**Bloc de texte**
===

L’ idée, pouvant apparaître iconoclaste, de réaliser un compte-rendu critique de l’ouvrage de Richard Swinburne est née de discussions stimulantes et soutenues avec Stéphane Dunand, enseignant agrégé de philosophie et Mathieu Mulcey, philosophe et éditeur. Rappelons que les anglo-saxons ont une avance certaine sur nous comme par ailleurs, dans le domaine des sciences sociales du monde arabe et musulman. Puisse justement cette modeste contribution faire progresser la réflexion rationnelle et le débat critique aussi bien sur la religion que la métaphysique afin de bousculer les dogmatismes d’où qu’ils viennent.

En découvrant le titre de l’ouvrage que nous proposons ici de présenter et de discuter, le lecteur non averti, pourrait être tenté – et nous ne l’étions pas à moins avant que de prendre connaissance plus en détails du contenu -, de penser qu’il ne s’agirait là, au fond, que d’un apostolat, rédigé par on ne sait quel fidéiste, cherchant à prouver, avec les mêmes arguments ressassés depuis des siècles, l’existence d’un Dieu vérace.

Pourtant, rien ne serait moins injuste que de juger le livre en question à cette seule aune, en présupposant, de but en blanc, qu’il serait forcément oiseux. Ce, eu égard à la réflexion rationnelle et stimulante que s’efforce de déployer Richard Swinburne, membre de la British Academy et figure majeure de la philosophie anglo-saxonne contemporaine de la religion. Ce dernier, en bon probabiliste, tente de répondre à la question centrale de savoir, d’une part, s’il est possible d’argumenter en faveur de l’existence de Dieu en avançant des arguments rationnels, qui répondent aux critères de scientificité communément admis, et d’autre part, si Dieu peut être considéré comme cause ultime de toute chose.

Pour y parvenir, il importe de quêter au-delà de l’introduction et du chapitre I. Le lecteur doit, autant que faire se peut, adopter trois attitudes : la patience (ne pas s’arrêter à la première difficulté de compréhension), la présence d’esprit (être attentif aux exemples que donne l’auteur pour échafauder ses hypothèses, construire son raisonnement et illustrer sa thèse) et le décentrement (ne pas s’estimer être les seuls titulaires ou ayant droits du bon sens et de la vérité, révélée ou non).

===

**Lignes de données**
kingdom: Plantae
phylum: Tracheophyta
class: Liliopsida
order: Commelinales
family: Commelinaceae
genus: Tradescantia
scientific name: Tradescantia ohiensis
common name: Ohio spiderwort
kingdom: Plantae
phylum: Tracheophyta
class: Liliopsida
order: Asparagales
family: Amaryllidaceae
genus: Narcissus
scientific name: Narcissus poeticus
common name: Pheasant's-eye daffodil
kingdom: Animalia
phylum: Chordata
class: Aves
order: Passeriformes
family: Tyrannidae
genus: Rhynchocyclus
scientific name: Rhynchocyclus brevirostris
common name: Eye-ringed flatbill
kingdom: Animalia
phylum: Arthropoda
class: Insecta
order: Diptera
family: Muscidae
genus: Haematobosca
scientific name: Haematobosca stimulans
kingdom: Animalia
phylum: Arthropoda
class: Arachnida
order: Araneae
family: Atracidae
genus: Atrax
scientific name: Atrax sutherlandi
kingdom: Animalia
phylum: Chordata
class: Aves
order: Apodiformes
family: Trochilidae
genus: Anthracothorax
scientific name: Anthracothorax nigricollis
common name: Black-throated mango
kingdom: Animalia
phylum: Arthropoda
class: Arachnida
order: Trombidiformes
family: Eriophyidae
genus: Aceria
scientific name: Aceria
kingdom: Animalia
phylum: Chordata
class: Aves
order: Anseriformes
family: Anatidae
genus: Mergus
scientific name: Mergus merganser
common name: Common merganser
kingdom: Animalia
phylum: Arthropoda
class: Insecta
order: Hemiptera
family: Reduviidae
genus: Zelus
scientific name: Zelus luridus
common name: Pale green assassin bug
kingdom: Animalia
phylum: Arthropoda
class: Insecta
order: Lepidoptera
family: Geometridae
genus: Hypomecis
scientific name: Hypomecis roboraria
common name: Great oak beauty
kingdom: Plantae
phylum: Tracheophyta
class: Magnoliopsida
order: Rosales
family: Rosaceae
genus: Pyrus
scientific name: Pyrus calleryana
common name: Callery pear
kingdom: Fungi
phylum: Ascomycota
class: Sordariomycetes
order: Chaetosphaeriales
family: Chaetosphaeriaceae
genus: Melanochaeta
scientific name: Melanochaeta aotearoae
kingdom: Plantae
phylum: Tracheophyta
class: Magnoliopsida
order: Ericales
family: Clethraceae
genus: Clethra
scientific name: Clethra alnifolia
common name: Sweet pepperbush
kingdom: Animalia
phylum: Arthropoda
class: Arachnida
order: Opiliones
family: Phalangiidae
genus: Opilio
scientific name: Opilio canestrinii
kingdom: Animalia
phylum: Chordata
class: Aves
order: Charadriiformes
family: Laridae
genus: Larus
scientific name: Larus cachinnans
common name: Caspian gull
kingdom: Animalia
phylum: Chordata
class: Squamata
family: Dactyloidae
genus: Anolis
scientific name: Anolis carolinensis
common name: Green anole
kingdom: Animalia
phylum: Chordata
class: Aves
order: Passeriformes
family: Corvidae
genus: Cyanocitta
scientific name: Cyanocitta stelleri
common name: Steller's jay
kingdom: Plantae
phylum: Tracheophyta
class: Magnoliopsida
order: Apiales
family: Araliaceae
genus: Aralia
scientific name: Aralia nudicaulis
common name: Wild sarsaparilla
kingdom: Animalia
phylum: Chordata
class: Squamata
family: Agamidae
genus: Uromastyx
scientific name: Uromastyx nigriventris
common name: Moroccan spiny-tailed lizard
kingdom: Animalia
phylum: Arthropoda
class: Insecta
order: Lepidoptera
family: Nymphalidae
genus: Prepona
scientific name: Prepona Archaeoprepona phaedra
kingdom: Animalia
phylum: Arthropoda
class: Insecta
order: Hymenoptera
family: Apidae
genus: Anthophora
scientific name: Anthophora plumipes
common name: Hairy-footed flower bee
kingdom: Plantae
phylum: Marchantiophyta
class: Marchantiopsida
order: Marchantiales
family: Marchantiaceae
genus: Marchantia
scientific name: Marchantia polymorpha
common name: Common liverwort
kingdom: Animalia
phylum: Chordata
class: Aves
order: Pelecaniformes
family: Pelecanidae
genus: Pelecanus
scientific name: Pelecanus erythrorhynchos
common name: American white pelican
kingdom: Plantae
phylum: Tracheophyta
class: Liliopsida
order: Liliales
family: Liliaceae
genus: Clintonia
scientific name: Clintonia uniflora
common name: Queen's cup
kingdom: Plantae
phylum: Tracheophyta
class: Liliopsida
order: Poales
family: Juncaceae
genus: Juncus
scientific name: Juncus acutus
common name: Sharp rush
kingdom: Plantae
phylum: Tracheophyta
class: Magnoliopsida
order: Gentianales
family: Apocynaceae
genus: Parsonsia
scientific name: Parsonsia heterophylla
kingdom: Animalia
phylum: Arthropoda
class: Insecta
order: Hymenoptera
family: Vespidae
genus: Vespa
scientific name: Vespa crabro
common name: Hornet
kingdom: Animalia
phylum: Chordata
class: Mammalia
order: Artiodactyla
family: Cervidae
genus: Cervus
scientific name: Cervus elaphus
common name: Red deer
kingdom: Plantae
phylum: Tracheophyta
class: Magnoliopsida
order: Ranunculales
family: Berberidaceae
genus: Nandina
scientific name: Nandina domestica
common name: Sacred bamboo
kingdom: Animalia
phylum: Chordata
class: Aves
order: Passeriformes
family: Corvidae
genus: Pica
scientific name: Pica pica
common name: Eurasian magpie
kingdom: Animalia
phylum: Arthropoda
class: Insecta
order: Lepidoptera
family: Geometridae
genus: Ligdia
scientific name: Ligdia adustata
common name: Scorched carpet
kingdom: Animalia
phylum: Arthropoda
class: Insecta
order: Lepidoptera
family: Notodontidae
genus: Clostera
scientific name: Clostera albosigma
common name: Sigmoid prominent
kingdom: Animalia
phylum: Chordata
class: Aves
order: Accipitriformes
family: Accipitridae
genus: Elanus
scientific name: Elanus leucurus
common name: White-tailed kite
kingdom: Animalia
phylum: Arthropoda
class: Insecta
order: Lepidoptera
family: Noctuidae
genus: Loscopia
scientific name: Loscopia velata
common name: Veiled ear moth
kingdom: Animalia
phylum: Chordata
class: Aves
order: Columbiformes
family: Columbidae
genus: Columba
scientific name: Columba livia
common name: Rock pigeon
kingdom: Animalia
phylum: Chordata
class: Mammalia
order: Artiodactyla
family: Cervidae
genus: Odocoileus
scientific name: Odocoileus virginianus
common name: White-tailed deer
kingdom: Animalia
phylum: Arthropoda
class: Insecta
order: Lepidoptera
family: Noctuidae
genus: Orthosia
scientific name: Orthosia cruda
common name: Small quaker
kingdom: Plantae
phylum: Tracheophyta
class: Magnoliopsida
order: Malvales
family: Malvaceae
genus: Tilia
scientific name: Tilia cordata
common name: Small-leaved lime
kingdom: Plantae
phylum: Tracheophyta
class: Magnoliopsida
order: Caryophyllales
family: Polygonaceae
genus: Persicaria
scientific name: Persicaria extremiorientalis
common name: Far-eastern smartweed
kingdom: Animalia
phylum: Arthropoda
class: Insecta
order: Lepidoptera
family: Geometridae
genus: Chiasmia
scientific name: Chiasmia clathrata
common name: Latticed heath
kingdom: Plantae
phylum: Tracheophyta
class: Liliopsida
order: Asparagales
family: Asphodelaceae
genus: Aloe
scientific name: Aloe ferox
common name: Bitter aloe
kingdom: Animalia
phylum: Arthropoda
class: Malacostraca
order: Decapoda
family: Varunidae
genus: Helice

===

**Exercices**
A. D’après le bloc de texte, de quelle institution Richard Swinburne est-il membre ?
B. Modifiez le passage du bloc de texte qui commence par « L’ idée, pouvant » et se poursuit jusqu’à « d’où qu’ils viennent. » inclus, en y remplaçant « iconoclaste » par « audacieuse ».

**Réponses rédigées**
A. De la British Academy.

B.
L’ idée, pouvant apparaître audacieuse, de réaliser un compte-rendu critique de l’ouvrage de Richard Swinburne est née de discussions stimulantes et soutenues avec Stéphane Dunand, enseignant agrégé de philosophie et Mathieu Mulcey, philosophe et éditeur. Rappelons que les anglo-saxons ont une avance certaine sur nous comme par ailleurs, dans le domaine des sciences sociales du monde arabe et musulman. Puisse justement cette modeste contribution faire progresser la réflexion rationnelle et le débat critique aussi bien sur la religion que la métaphysique afin de bousculer les dogmatismes d’où qu’ils viennent.